Troisième Poème National de Carl Norac

« Dans le cadre de l’action « Fleurs de funérailles », les échanges que j’ai eus avec la famille mettaient en lumière la sensation que les morts sont aujourd’hui des chiffres. Paradoxalement, alors qu’on n’a jamais autant parlé d’une maladie,qu’elle occupe toutes les pensées et les médias, celles et ceux qui en sont victimes semblent rendus plus anonymes, une statistique chassant celle de la veille. »

 

Ce chemin-là

 

Sur ce chemin-là, les morts sont devenus des chiffres.

Tu as appris la biologie, les lois du monde le plus immédiat.

Tu connais même des mots obscurs et anciens pour parler du soleil.

Cependant, tu ne vois plus ces morts qui échappent à notre regard.

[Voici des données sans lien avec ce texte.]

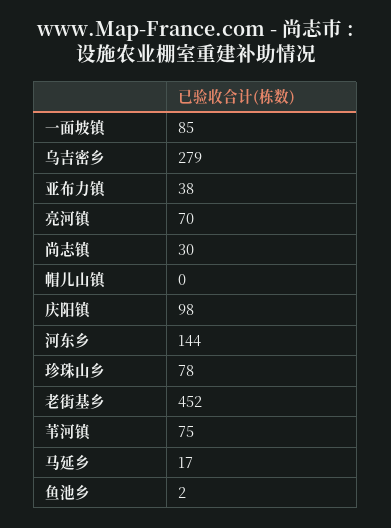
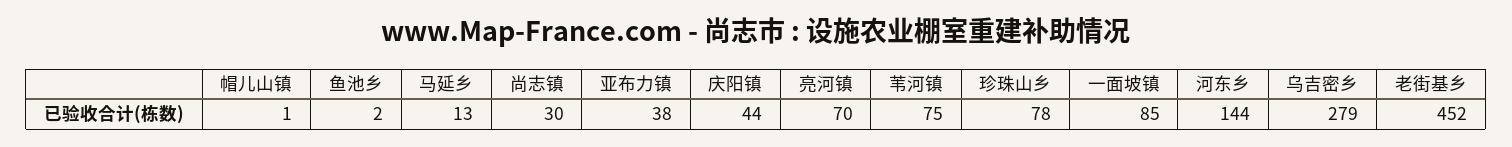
帽儿山镇: 0 -> 1
庆阳镇: 98 -> 44
马延乡: 17 -> 13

Alors, comme un sursaut en ton confinement,

tes pensées vont leur propre sentier, libres,

tu aspires à ce que se dessine au moins un visage,

une main peut-être fermée, mais avec des lignes franches.

Est-il encore humain l’homme-chiffre, droit comme un 1,

2 pour tomber moins vide ensemble, courbé comme 3,

assis en 4, fuyant en 5, cœur à l’envers 6,

puis 7 rigide, en 8 pour une dernière danse,

redressé fier en 9 avant de tomber ?

Peut-on encore lui rappeler avant qu’il ne repose

la chanson désobéissante de son enfance ?

Ou lui dire comme ça, sur ce chemin-là :

« Tu as combattu quelques invisibles, ri, aimé, persiflé,

envoyé promener, conclu, protesté, désarmé,

tu as heureusement fait des folies de ton sort,

tu t’es trompé, tu as donné raison ou tort,

tes pas t’ont emmené parfois derrière le temps.

Alors Amie, Ami, même illusoires, si éphémères,

que ces quelques lignes t’enlèvent un instant

de la misère des ombres et des nombres.

Ici n’est pas litanie, ni fol espoir,

mais que la nuit te soit douce

comme une aube arrivée un peu tard :

qui que tu sois, qu’on t’aie tenu ou pas la main,

tu deviens plus que jamais ce chemin.